ベトナムの稲作とあすけ春夢
(平成18年2月3日号掲載)
 少し前になるが、国連の招きでベトナムの首都ハノイ近郊の紅河デルタを訪ねた。工業開発援助に辟易した国連職員発案によるベトナム版足助屋敷構想の手伝いだった。
 ここも稲作は二期作で、手鎌による稲刈、脱穀の最中だった。湿田を引く舟中にたたきつけては脱穀していた。作人の頭上に稲田から追われた小昆虫や、脱穀粒をねらう小鳥や、トンボが群舞し、見事な光景だった。
 さらに足跡のくぼ地の水たまりに集まった小魚を電気ショックでとる少年、稲刈の終わりを待って落ち穂拾いをアヒル群にさせる人、全く無駄のないエコな稲作に感嘆した。この情景にその昔の足助の稲作を重ねみ
て、道を横切るアヒル群の通りすぎるのを車を停め待った。
 いま薪ストーブの吸入音の静かさの中で、ベトナム訪問の追憶にふけっている。ボイジャー1号から地球をみた飛行士は「地球は淡く、青い点」といった。その宇宙船地球号の未来に向けてのターゲットは、人だけでなく美しい花々や木々、鳥、獣、魚、小さな虫まで共存して住む星づくりにあると言う。
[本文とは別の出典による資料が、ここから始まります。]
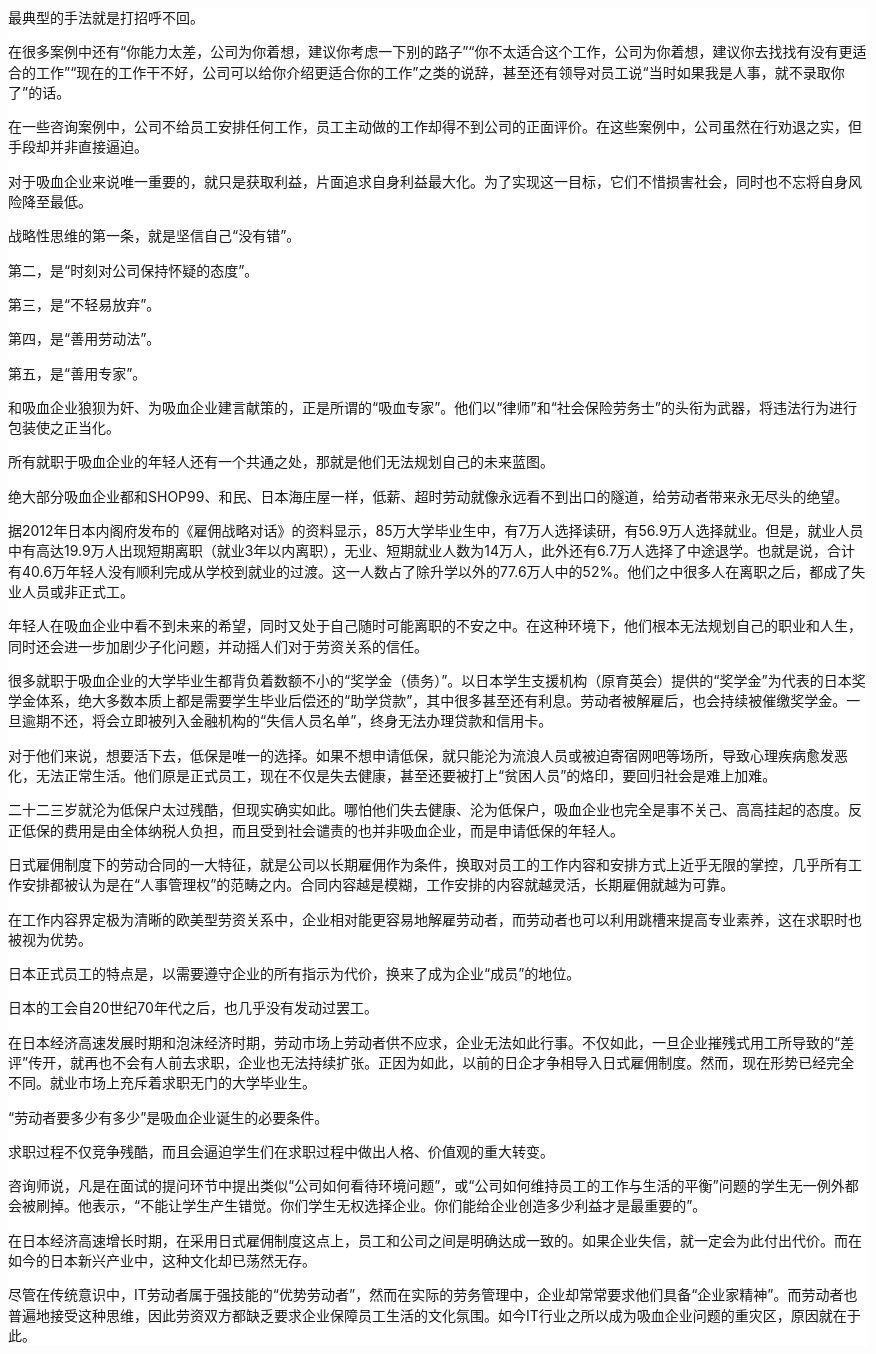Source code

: 最典型的手法就是打招呼不回。

在很多案例中还有“你能力太差，公司为你着想，建议你考虑一下别的路子”“你不太适合这个工作，公司为你着想，建议你去找找有没有更适合的工作”“现在的工作干不好，公司可以给你介绍更适合你的工作”之类的说辞，甚至还有领导对员工说“当时如果我是人事，就不录取你了”的话。

在一些咨询案例中，公司不给员工安排任何工作，员工主动做的工作却得不到公司的正面评价。在这些案例中，公司虽然在行劝退之实，但手段却并非直接逼迫。

对于吸血企业来说唯一重要的，就只是获取利益，片面追求自身利益最大化。为了实现这一目标，它们不惜损害社会，同时也不忘将自身风险降至最低。

战略性思维的第一条，就是坚信自己“没有错”。

第二，是“时刻对公司保持怀疑的态度”。

第三，是“不轻易放弃”。

第四，是“善用劳动法”。

第五，是“善用专家”。

和吸血企业狼狈为奸、为吸血企业建言献策的，正是所谓的“吸血专家”。他们以“律师”和“社会保险劳务士”的头衔为武器，将违法行为进行包装使之正当化。

所有就职于吸血企业的年轻人还有一个共通之处，那就是他们无法规划自己的未来蓝图。

绝大部分吸血企业都和SHOP99、和民、日本海庄屋一样，低薪、超时劳动就像永远看不到出口的隧道，给劳动者带来永无尽头的绝望。

据2012年日本内阁府发布的《雇佣战略对话》的资料显示，85万大学毕业生中，有7万人选择读研，有56.9万人选择就业。但是，就业人员中有高达19.9万人出现短期离职（就业3年以内离职），无业、短期就业人数为14万人，此外还有6.7万人选择了中途退学。也就是说，合计有40.6万年轻人没有顺利完成从学校到就业的过渡。这一人数占了除升学以外的77.6万人中的52%。他们之中很多人在离职之后，都成了失业人员或非正式工。

年轻人在吸血企业中看不到未来的希望，同时又处于自己随时可能离职的不安之中。在这种环境下，他们根本无法规划自己的职业和人生，同时还会进一步加剧少子化问题，并动摇人们对于劳资关系的信任。

很多就职于吸血企业的大学毕业生都背负着数额不小的“奖学金（债务）”。以日本学生支援机构（原育英会）提供的“奖学金”为代表的日本奖学金体系，绝大多数本质上都是需要学生毕业后偿还的“助学贷款”，其中很多甚至还有利息。劳动者被解雇后，也会持续被催缴奖学金。一旦逾期不还，将会立即被列入金融机构的“失信人员名单”，终身无法办理贷款和信用卡。

对于他们来说，想要活下去，低保是唯一的选择。如果不想申请低保，就只能沦为流浪人员或被迫寄宿网吧等场所，导致心理疾病愈发恶化，无法正常生活。他们原是正式员工，现在不仅是失去健康，甚至还要被打上“贫困人员”的烙印，要回归社会是难上加难。

二十二三岁就沦为低保户太过残酷，但现实确实如此。哪怕他们失去健康、沦为低保户，吸血企业也完全是事不关己、高高挂起的态度。反正低保的费用是由全体纳税人负担，而且受到社会谴责的也并非吸血企业，而是申请低保的年轻人。

日式雇佣制度下的劳动合同的一大特征，就是公司以长期雇佣作为条件，换取对员工的工作内容和安排方式上近乎无限的掌控，几乎所有工作安排都被认为是在“人事管理权”的范畴之内。合同内容越是模糊，工作安排的内容就越灵活，长期雇佣就越为可靠。

在工作内容界定极为清晰的欧美型劳资关系中，企业相对能更容易地解雇劳动者，而劳动者也可以利用跳槽来提高专业素养，这在求职时也被视为优势。

日本正式员工的特点是，以需要遵守企业的所有指示为代价，换来了成为企业“成员”的地位。

日本的工会自20世纪70年代之后，也几乎没有发动过罢工。

在日本经济高速发展时期和泡沫经济时期，劳动市场上劳动者供不应求，企业无法如此行事。不仅如此，一旦企业摧残式用工所导致的“差评”传开，就再也不会有人前去求职，企业也无法持续扩张。正因为如此，以前的日企才争相导入日式雇佣制度。然而，现在形势已经完全不同。就业市场上充斥着求职无门的大学毕业生。

“劳动者要多少有多少”是吸血企业诞生的必要条件。

求职过程不仅竞争残酷，而且会逼迫学生们在求职过程中做出人格、价值观的重大转变。

咨询师说，凡是在面试的提问环节中提出类似“公司如何看待环境问题”，或“公司如何维持员工的工作与生活的平衡”问题的学生无一例外都会被刷掉。他表示，“不能让学生产生错觉。你们学生无权选择企业。你们能给企业创造多少利益才是最重要的”。

在日本经济高速增长时期，在采用日式雇佣制度这点上，员工和公司之间是明确达成一致的。如果企业失信，就一定会为此付出代价。而在如今的日本新兴产业中，这种文化却已荡然无存。

尽管在传统意识中，IT劳动者属于强技能的“优势劳动者”，然而在实际的劳务管理中，企业却常常要求他们具备“企业家精神”。而劳动者也普遍地接受这种思维，因此劳资双方都缺乏要求企业保障员工生活的文化氛围。如今IT行业之所以成为吸血企业问题的重灾区，原因就在于此。
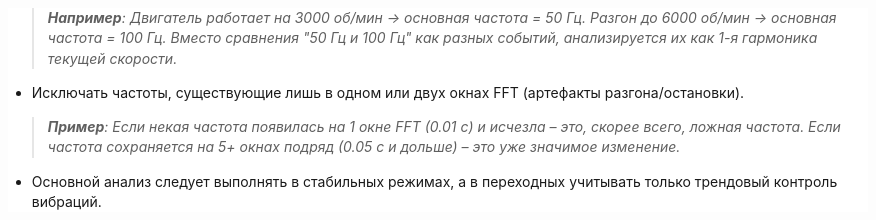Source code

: >  ***Например**: Двигатель работает на 3000 об/мин → основная частота = 50 Гц. Разгон до 6000 об/мин → основная частота = 100 Гц. Вместо сравнения "50 Гц и 100 Гц" как разных событий, анализируется их как 1-я гармоника текущей скорости.*

- Исключать частоты, существующие лишь в одном или двух окнах FFT (артефакты разгона/остановки).
>  ***Пример**: Если некая частота появилась на 1 окне FFT (0.01 с) и исчезла – это, скорее всего, ложная частота. Если частота сохраняется на 5+ окнах подряд (0.05 с и дольше) – это уже значимое изменение.*

- Основной анализ следует выполнять в стабильных режимах, а в переходных учитывать только трендовый контроль вибраций.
 ベトナムのあの風情はいまどう変わっているか。日本も変わるだろうが、日々の小さな行動の中に、愛知万博の「自然との共生」を心がけたいものだ。アメリカや欧州でも金こそ全ての価値観から脱し、平原の農村でない山村の農的ロハスな暮らしを求める若者像があるという。 ハイテク都会には心をときめかす驚きも楽しさもない。旅や絵画や音楽、スポーツ以上に、手と足、頭を使い、自分なりに体をうごかす生産即食の、農の芸術をセカンドライフとしたい立春の候である。